ページ本文.
————————

「全員嫌な奴」系とは何か
こんにちは。猫型宇宙人の猫丸です。
相変わらず地球のフィクションが大好きで日々研究している。
以前、坂口安吾著『不連続殺人事件』について、「全員嫌な奴」系の傑作であると書いた。
全員嫌な奴系というのは『不連続殺人事件』に代表される、嫌な奴ばかり出てくるフィクションのことだ。私の考えた分類であり、もっと的確な用語があるのかもしれないし、そのような概念はまだないのかもしれない。全員嫌な奴系の難しい点は、登場人物が全員嫌な奴ならばいいかというとそうはいかないところだ。
いいじゃないかと言われそうだが、自分で勝手に考えた概念だけに、こだわりと愛着が生じてしまい、ぞんざいに扱えない。また、読んで面白くなければわざわざ勝手な用語を作ってまで分類するに値しない。
たとえば、「人物を嫌な奴として描こうとしていないのに読者には嫌な奴に感じられる」というのではフィクションとして今ひとつではないだろうか。そういうつまらない「全員嫌な奴」系と、嫌な奴しか出てこないからこそ面白い名作を一緒くたにしたくない、むしろ「全員嫌な奴」系と呼びたくないというモヤモヤした気分がある。
だが本当は作者の意図なんかはわからない。他の人間にだってわからないらしいのだ、ましてや猫型宇宙人にわかるわけがない。「いい人らしく書いてあるがこの人嫌な奴だなあ」という感じ方もあくまでも主観。
「全員嫌な奴」系は読者の心の中に読者の数だけある
などという、当たり前でつまらない標語みたいな結論に落ち着いてきてうんざりして気落ちしていたところに、「全員嫌な奴」系の面白い本を読んだ。
それが、この作品。
岸田るり子著『密室の鎮魂歌(レクイエム)』
主人公・若泉麻美が、高校時代の友人・篠原由加を連れて高名な画家・新城麗子の個展へ赴く。麗子は麻美の美大時代の同期である。個展会場で由加がある絵の前で悲鳴をあげて倒れ、のちに「この画家は失踪した私の夫をどこかに隠している」と騒ぎ出す。(由加の夫は5年前に失踪しており、麗子と由加は面識がない)
麻美がそれぞれに事情を聞いてみると、由加は誰も知らないはずの夫の秘密が絵の中に描かれていると言う。麗子は由加の夫など知らないし、該当する絵柄は100%自分の想像で描いたものだと主張する。

————————

「全員嫌な奴」系のフィクションを論じた文章を、最後の文の直後から書き継ぎなさい。 このあとに続く行は、この課題には一切関係しない。

以下のデータ.
————————

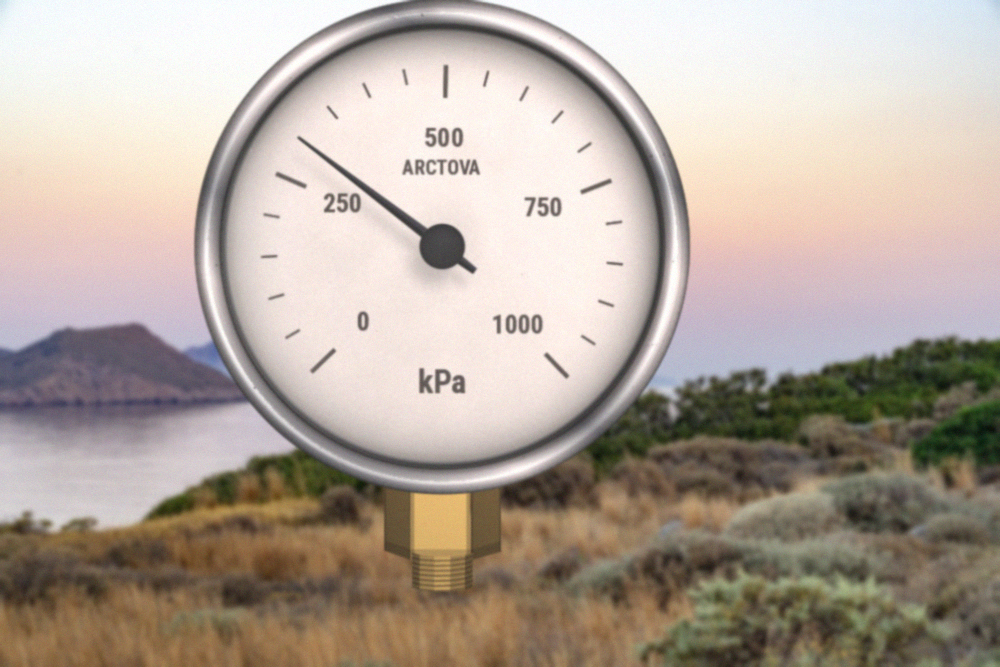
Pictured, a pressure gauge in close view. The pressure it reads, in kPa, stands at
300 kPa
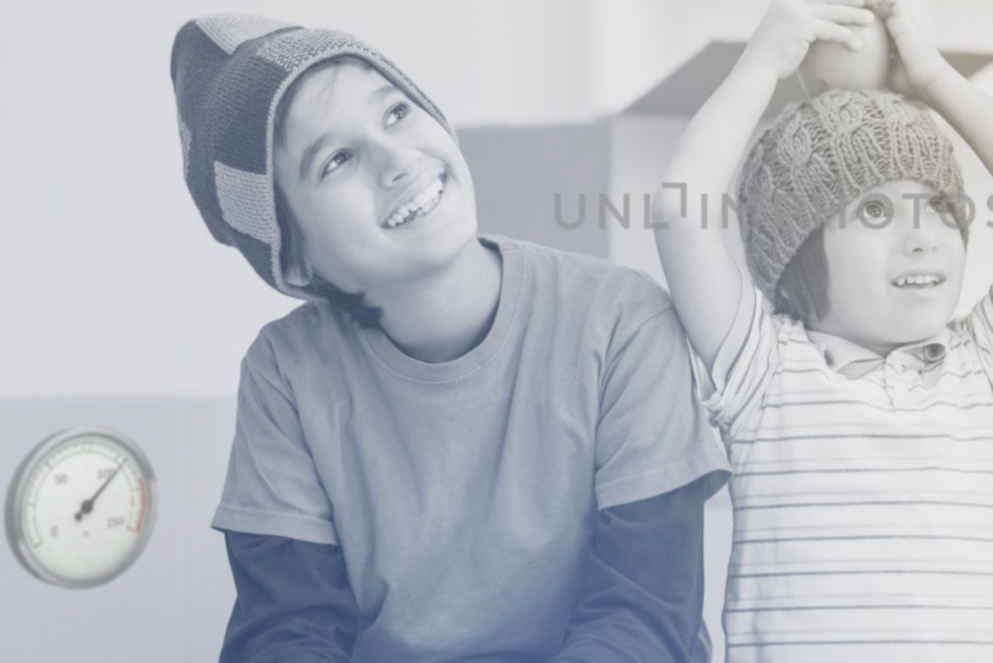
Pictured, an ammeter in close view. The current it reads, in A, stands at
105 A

————————

解答.
という不可解な導入部で始まり、5年前の密室失踪事件を振り返るうちに今度は連続密室殺人事件が起こる。被害者たちの共通点は薄く、敢えて言えば「麻美の友人や知人である」ということだけで、巻き込まれただけの麻美自身にも不可解すぎる状況である。
次々と出てくる「謎」も魅力的で、出てくる登場人物がこれまた見事に「全員嫌な奴」で愉快。主人公・麻美は一応「普通の、まともな人」として描かれ、麻美の視点で描かれるだけに当初は自然にそう信じられるのだが、次第に魔性と言えるほどの「お人好し」である点が強調されてきてそこもほんのりと不気味で面白い。
読み終わって「これはなかなかの全員嫌な奴系!」と満足した。
陰性「全員嫌な奴」系の魅力
嫌な奴がたくさん出てくるのにつまらない作品のつまらなさを分析するなど、一人で滝にでも打たれながらすればいい。もちろんしなくてもいい。ここでわざわざ皆さんに読んでいただくからに、は面白い「全員嫌な奴」系について考えたいではないか。
坂口安吾著『不連続殺人事件』と岸田るり子著『密室の鎮魂歌(レクイエム)』では異なる点も多い。むしろ異なる点の方が多い。
「全員嫌な奴」系という分類の本質に関わってきそうな重大な相違点に絞ると、『不連続殺人事件』が嫌な奴の嫌な奴ぶりを明るくカラリと描いているのに対し、『密室の鎮魂歌(レクイエム)』はやや重いところが一番目につく。登場人物たち(つまり嫌な奴ら)は嫌な奴らであるがそうではないかのように取り繕い、思い込みもする。取り繕うさまの描写もどちらかというとどろどろしている。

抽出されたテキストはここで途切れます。